Карнавальная месса (Мудрая) - страница 7

— Тогда убей ты первый. Сначала свою душу, потом чужого ребенка, потом рыцаря, Этого ты хочешь?

Все войско летов прислушивалось к их спору. И всё чаще люди повторяли:

— Убить душу, дитя и только потом — панцирника. Нет, лучше самим погибнуть, а что до тех, кто не здесь — на то высшая воля. Разомкнем кольцо — и будь что будет!

Так бы они, верно, и сделали. Потому что вдруг из леса показался огромный змей, зелено-черный и с золотым венцом на голове. Глаза его мерцали, как вечерние лампады, и были окаймлены ресницами, а ход легок, силен и быстр, будто полет стрелы в сорок человеческих ростов. Перед его грудью песок тихо расступался, а за хвостом тянулась борозда, такая глубокая, что со дна ее были видны звезды небесные.

— Вот наш божественный прародитель шлет нам путь, по которому можно идти без стыда! — сказали Матери и первыми спустились в борозду.

Рыцари смотрели на них будто зачарованные, а леты почему-то были без страха, может быть, потому что издревле служили благой Змее в своих домах. Увидя, как они шагают вниз по сыпучему склону, пленники, решась, тоже попрыгали вниз — и священная дорога вместе с ее людьми исчезла навсегда из глаз тех, кто остался на этой земле.

Впрочем, и ступившие на нее первое время видели немногое. Идя за Змеем, они видели сверху небо очень яркого цвета, то зеленоватого, то сине-алого, и звезды на нем были много крупнее обыкновенного. Потом оно потемнело, омрачилось, и люди с некоторым замешательством увидели над собою как бы живот гигантской рыбины.

— Мы на дне моря, — говорили они.

Что то было за дальнее море, если их собственное лежало рядом с местом последнего сражения? Что они ели на протяжении всего пути? Чем дышали?
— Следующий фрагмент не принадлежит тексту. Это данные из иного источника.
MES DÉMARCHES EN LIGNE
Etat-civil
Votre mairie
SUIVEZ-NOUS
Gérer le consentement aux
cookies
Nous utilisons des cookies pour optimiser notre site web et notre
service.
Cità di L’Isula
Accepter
Об этом молчит легенда.

Спустя некоторое время толща вод посветлела, затем Змей вышел на поверхность и поплыл, рассекая волну, а люди спешили за ним, держась за его шкуру и неся детей высоко перед собой на руках. Потом он вывел всех на мелкую воду и исчез.

Яркое солнце и теплый ветер сушили одежду и слезы людей народа Лет. А вокруг белел тонкий волнистый песок бледно-бирюзовых дюн и высились древние сосновые рощи с калеными звонкими стволами: ветер играл в них, как на гуслях.

— Прекрасней этой страны нет. Вот она — земля нашей души! — сказали Отцы летов. — Здесь мы останемся навсегда.

Теперь настал черед говорить о кочевых людях племени Хирья-Хай. Давным-давно, уже никто не помнит когда, на отчую их землю вторгся неприятель, такой могущественный, что самые храбрые из мужей вынуждены были отступить перед ним, и не стало у них более места для того, чтобы вкопать сваи дома и шест для привязи скота. Так вышли хирья на все дороги мира. Мужчины хранили себя для защиты племени, и не было у них иной заботы и иного ремесла, кроме воинского: ковать железо и владеть им, укрощать диких жеребцов и объезжать укрощенных, учить собаку охранять и медведя — оберегать. Желание украсить меч или кинжал сделало из них прекрасных ювелиров, привычка ладить со своими младшими — братьев всему живому на земле. А женщины их, держательницы семейного огня и устроительницы родовой судьбы, пели и плясали, гадали по руке, по донцу чаши и по бараньей лопатке, разводили на кофейной гуще и чаровали глазами и голосом — и как никто знали людей, ибо через многие людские толпы прогнала их темная звезда. Оттого не родилось на широкой земле никого свободнее, красивей и добрее хирья!